D’après le Dictionnaire des belgicismes, le mot carabistouilles est composé du préfixe cara– (d’origine incertaine) et de bistouille, qui désigne dans les parlers du Nord de la France et du Hainault belge un café arrangé (information tirée du Dictionnaire des Belgicismes). Ceci explique que le mot soit surtout employé en Belgique ainsi que dans les départements des Hauts-de-France et des Ardennes, comme le montre notre carte. Le voile blanchâtre qui recouvre le reste de l’Hexagone signale que le mot jouit, hors de sa région d’origine, d’une vitalité qui n’est pas nulle.
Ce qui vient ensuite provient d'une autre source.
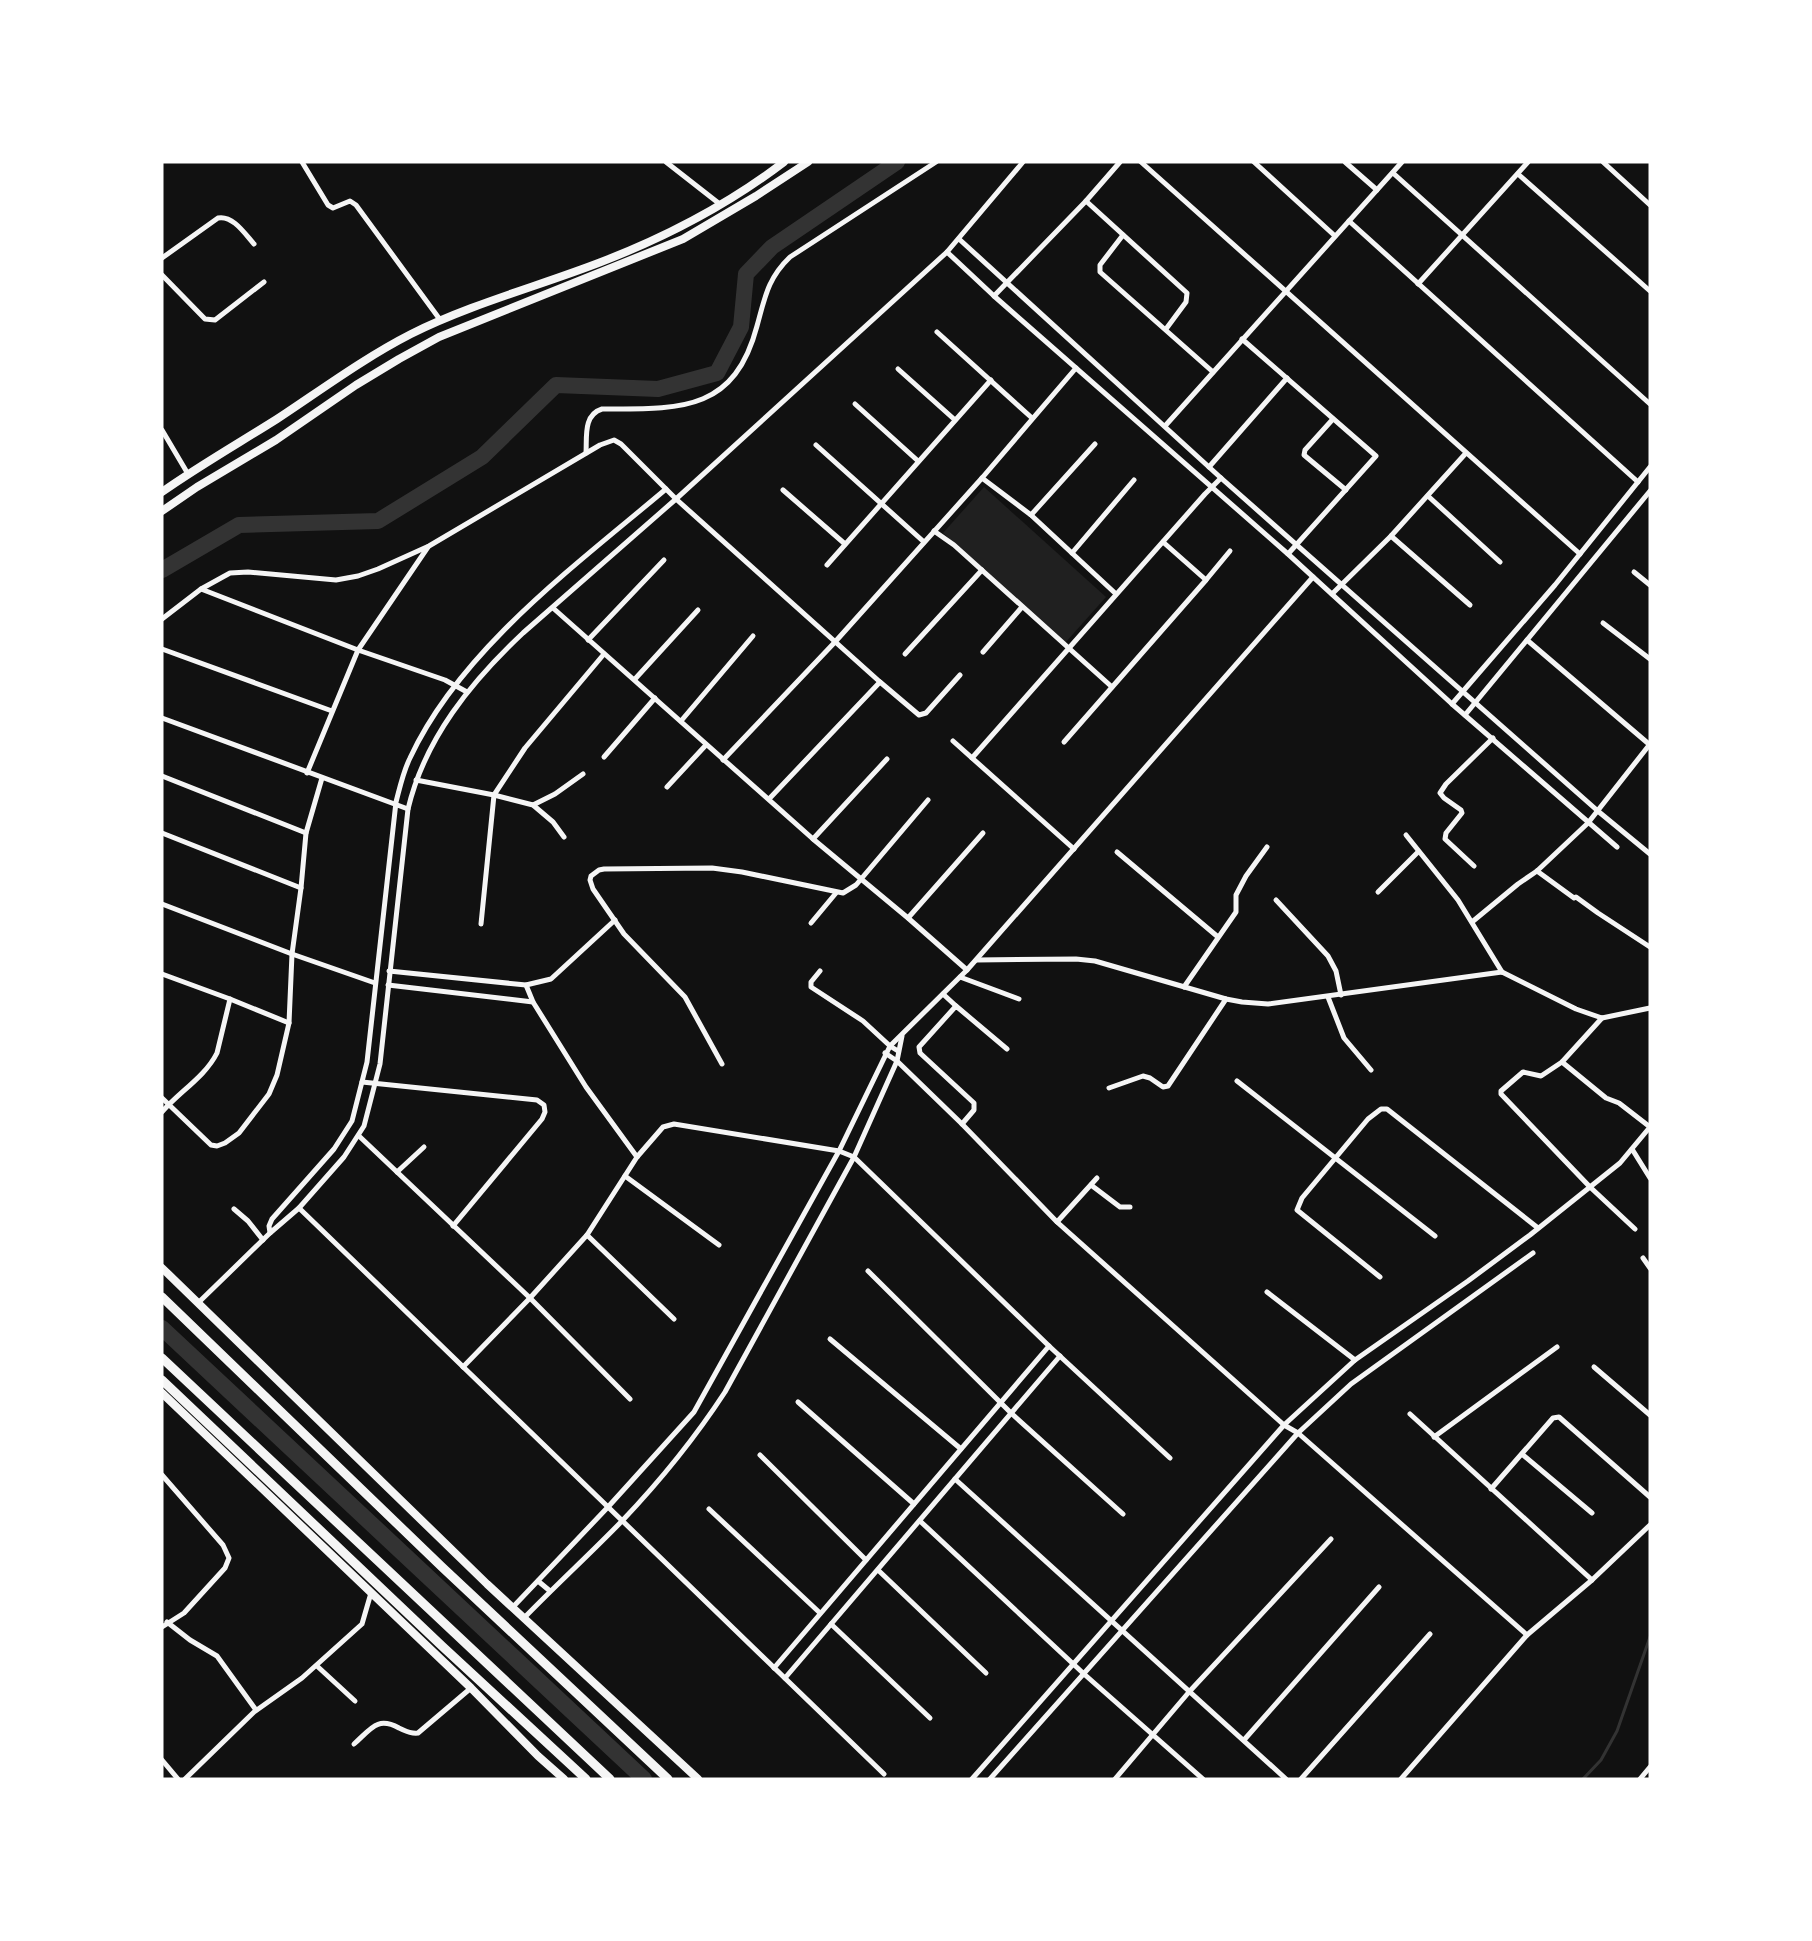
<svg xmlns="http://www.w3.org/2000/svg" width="1812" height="1941" font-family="'Public Sans',sans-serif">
<rect width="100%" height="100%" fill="#111"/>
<polygon fill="#202020" points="984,487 1106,597 1065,643 943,533"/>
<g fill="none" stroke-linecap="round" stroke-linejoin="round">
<polyline stroke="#333" stroke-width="3" points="1583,1779 1601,1760 1617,1731 1650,1637"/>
<g stroke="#333" stroke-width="16">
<polyline points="162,570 239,525 378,521 482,457 556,385 658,389 717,373 741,327 746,274 772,247 897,162"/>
<polyline points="162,1328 644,1779"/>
</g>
<g stroke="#f5f5f5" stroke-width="5">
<polyline points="302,162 328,205 333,208 350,201 356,205 441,321"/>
<polyline points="666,162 721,205"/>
<polyline points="1141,162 1580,554"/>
<polyline points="1254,162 1335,236"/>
<polyline points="1345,162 1377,190"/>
<polyline points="1603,162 1650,205"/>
<polyline points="1393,173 1650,404"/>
<polyline points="1518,174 1650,291"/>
<polyline points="1086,201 1187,293 1186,302 1166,329"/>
<polyline points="1349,221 1638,482"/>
<polyline points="1123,235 1100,265 1100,272 1213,372"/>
<polyline points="959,239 1221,478 1599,812 1650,854"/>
<polyline points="947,252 994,296 1288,554 1452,704 1617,847"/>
<path d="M162,258L218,218C233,215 245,234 254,244"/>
<polyline points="162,275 205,319 215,320 264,282"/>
<polyline points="1418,284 1528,162"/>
<polyline points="994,296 1086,201 1120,162"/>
<polyline points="937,332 1032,418"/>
<polyline points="1242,339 1376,456 1288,554"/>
<polyline points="898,369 955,420"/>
<polyline points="855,404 918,461"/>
<polyline points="1333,419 1305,450 1304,455 1346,490"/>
<polyline points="1165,426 1402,162"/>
<polyline points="162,430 188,474"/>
<polyline points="816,445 924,542"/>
<path d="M586,453C587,437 583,415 602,409C679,409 734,413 757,326C765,297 768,278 790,257L936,162"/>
<polyline points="1209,467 1287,378"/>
<polyline points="982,478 1031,515 1116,594"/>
<polyline points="783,490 845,544"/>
<polyline points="1428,496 1500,562"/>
<polyline points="1031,515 1095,444"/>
<polyline points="934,531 954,545 1112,687"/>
<polyline points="1391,536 1470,605"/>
<polyline points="1072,553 1134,480"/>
<polyline points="827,565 991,380"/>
<polyline points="1634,572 1650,585"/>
<polyline points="1206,580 1230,551"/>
<polyline points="201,589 358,650 445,680 467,692"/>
<polyline points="1332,594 1391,536 1466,453"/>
<polyline points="553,608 813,839 908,918 967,970"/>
<polyline points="162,619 201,589 230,573 248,572 336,580 358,576 378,569 429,546 600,445 614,440 621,444 676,499 880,682 919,715 926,713 960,675"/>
<polyline points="1603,623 1650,659"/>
<polyline points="588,640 664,560"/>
<polyline points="1527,640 1650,745"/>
<polyline points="162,649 332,711"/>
<polyline points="983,652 1022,607"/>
<polyline points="905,654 982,570"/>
<polyline points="635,679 698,610"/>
<polyline points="1452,704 1555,585 1650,467"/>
<polyline points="1465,715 1650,491"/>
<polyline points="162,718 408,809"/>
<polyline points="681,721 753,636"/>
<polyline points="953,741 1074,849"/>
<polyline points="1064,742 1206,580 1163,542"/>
<polyline points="604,757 655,698"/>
<polyline points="972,758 1205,494 1221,478"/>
<polyline points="723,760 835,642 982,478 1076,368"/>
<polyline points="307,773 358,650 428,547"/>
<polyline points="162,776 306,833"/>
<polyline points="416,780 494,795 533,805 553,822 564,837"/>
<polyline points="667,787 706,745"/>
<polyline points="769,799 880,682"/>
<polyline points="533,805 555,794 583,774"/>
<polyline points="162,833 301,888"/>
<polyline points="1406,835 1458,900 1502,972"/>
<polyline points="813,839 887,759"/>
<polyline points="1117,852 1218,937"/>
<polyline points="1474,866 1445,839 1446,833 1462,813 1461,810 1444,798 1440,793 1446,784 1493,738"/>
<polyline points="1537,871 1574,898 1576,897 1598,913 1650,947"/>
<polyline points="1378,892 1418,852"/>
<polyline points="1276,900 1328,956 1336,971 1341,995"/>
<polyline points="162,904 292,954 375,983"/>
<polyline points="908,918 983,833"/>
<polyline points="1472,922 1518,884 1537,871 1588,823 1650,744"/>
<polyline points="811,923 836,893"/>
<polyline points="481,924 494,795 525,748 604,654"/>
<polyline points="976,960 1076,959 1095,961 1226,999 1242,1002 1268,1004 1502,972 1576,1009 1602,1018 1650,1008"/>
<polyline points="389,971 526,985 551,979 615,920"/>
<polyline points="820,971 811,982 811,987 863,1021 890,1046 898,1051"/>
<polyline points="162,974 230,999 289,1023"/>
<polyline points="960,977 1019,999"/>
<polyline points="388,985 533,1002"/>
<polyline points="526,985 533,1002 586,1087 637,1157"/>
<polyline points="1184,987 1236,912 1236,895 1246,876 1267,847"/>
<polyline points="943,994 956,1006"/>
<polyline points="1328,997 1344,1038 1371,1070"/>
<polyline points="1602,1018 1562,1062 1541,1076 1523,1072 1501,1091 1501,1094 1590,1187 1635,1229"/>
<polyline points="885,1053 897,1061 962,1124 1057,1222 1284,1425 1298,1433 1527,1635"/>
<polyline points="1562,1062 1606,1098 1619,1103 1650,1127"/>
<polyline points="722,1064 685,997 624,934 593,889 590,880 591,876 599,870 604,869 712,868 742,872 843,893 856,885 928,800"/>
<polyline points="1237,1081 1435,1236"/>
<polyline points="362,1082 537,1100 544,1105 545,1112 542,1119 453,1226"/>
<polyline points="1109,1088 1143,1076 1150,1078 1163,1087 1168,1086 1226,999"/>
<polyline points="162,1098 211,1145 217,1146 225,1143 239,1133 269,1094 277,1075 289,1023 292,954 301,888 306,833 322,778"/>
<path d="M162,1112C179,1092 205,1077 217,1053L230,999"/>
<polyline points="962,1124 974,1110 974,1103 920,1053 919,1047 956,1006 1007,1049"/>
<polyline points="359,1136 530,1298 630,1399"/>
<polyline points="1632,1149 1650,1178"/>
<polyline points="397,1172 424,1147"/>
<polyline points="625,1176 719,1245"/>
<polyline points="1091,1185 1120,1207 1130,1207"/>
<polyline points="299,1208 884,1774"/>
<polyline points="234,1209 248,1221 263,1240"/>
<polyline points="1057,1222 1097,1178"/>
<path d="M270,1233L269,1226L272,1219L334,1149L352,1121L367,1062L396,802C400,787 403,772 410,758C460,650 576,565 666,489"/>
<polyline points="587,1235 674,1319"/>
<polyline points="1643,1258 1650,1268"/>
<polyline points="868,1271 1011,1413 1123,1514"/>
<polyline points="1380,1277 1297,1210 1302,1198 1368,1119 1381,1109 1387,1109 1538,1228"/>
<polyline points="1267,1292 1355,1360"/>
<path d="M198,1303L270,1233L299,1208L344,1157L364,1126L380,1064L408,809C425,738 471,682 523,633L676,499L947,252L1023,162"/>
<polyline points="830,1339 961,1449"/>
<polyline points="463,1367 530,1298 587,1235 637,1157 663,1127 674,1124 839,1151 854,1157 1049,1346 1170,1458"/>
<polyline points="1594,1367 1650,1415"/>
<polyline points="798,1402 914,1504"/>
<polyline points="1410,1414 1592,1580"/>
<polyline points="1434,1437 1557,1347"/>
<polyline points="1522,1454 1592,1513"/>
<polyline points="760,1455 866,1560"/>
<polyline points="162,1475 223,1545 229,1558 225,1568 184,1613 162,1627"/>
<polyline points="955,1479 1286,1779"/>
<polyline points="1491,1489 1553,1418 1559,1417 1650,1497"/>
<polyline points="709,1509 820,1613"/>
<polyline points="920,1521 1084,1674 1203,1779"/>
<polyline points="878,1570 986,1673"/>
<polyline points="538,1581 550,1591"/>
<polyline points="512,1608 608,1507 694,1412 839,1151 890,1046 967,970 1313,577"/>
<path d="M524,1618C556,1585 590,1554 622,1521C660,1481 695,1438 725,1392L854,1157L897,1061L902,1036"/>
<polyline points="167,1622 190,1640 217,1656 256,1710"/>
<polyline points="831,1624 930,1718"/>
<polyline points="317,1666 355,1701"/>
<polyline points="774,1668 1049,1346"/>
<polyline points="785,1678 1060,1356"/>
<polyline points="1244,1740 1379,1587"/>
<path d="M354,1744C371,1729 377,1716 399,1728C406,1731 410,1734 418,1733L471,1688"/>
<polyline points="162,1760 178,1779"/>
<polyline points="185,1779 254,1712 302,1678 362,1624 371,1593"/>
<polyline points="972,1779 1284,1425 1355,1360 1468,1281 1530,1235 1620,1163 1650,1127"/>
<polyline points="990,1779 1298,1433 1351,1384 1533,1253"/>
<polyline points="1115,1779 1189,1692 1331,1539"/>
<polyline points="1301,1779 1430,1634"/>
<polyline points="1401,1779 1527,1635 1592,1580 1650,1525"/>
<polyline points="1640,1779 1650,1767"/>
</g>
<g stroke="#f5f5f5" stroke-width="8">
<path d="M162,492C199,466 239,443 277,419C321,390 364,358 411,334C471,304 539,286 601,262C666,237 729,204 784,162"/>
<polyline points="162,511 197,487 276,440 356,385 399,359 439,337 683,239 756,196 808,162"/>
<polyline points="162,1268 487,1584 698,1779"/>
<polyline points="162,1393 471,1688 538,1756 564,1779"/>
</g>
<g stroke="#f5f5f5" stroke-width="9">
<polyline points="162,1297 442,1567 668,1779"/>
<polyline points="162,1358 610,1779"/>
<polyline points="162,1380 442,1646 586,1779"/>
</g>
</g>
<rect width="1812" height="1941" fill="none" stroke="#ffffff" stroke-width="327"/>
</svg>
S’il est impossible de dire quand le mot s’est exporté en dehors de sa région d’origine, on ne peut que remarquer, avec Michel Francard, que cette dérégionalisation va de pair avec le fait que les mots et les expressions du français des périphéries ne soient plus vus comme des fautes ou des écarts à la norme.

Pour la petite histoire, le mot carabistouilles figure dans le Larousse depuis 1979 (avec la mention “rég. Belgique”, indication que reprend le Wiktionnaire). Il est entré dans le petit Robert en 2008, avec la marque “rég. Nord/Belgique”.

Et on peut se réjouir avec le linguiste que les médias comme les politiciens se les approprient. Sur ce point d’ailleurs, Macron n’a pas innové: comme le rappelle Michel Francard dans son excellent billet, le mot figurait dans l’un des gros titres de l’édition du Monde datée du 2 mai 2017 (et sans guillemets). Pour mémoire, ce n’est pas la première fois qu’un politicien fait usage de ce mot. La première fois, c’était dans la bouche de J.-L. Mélenchon.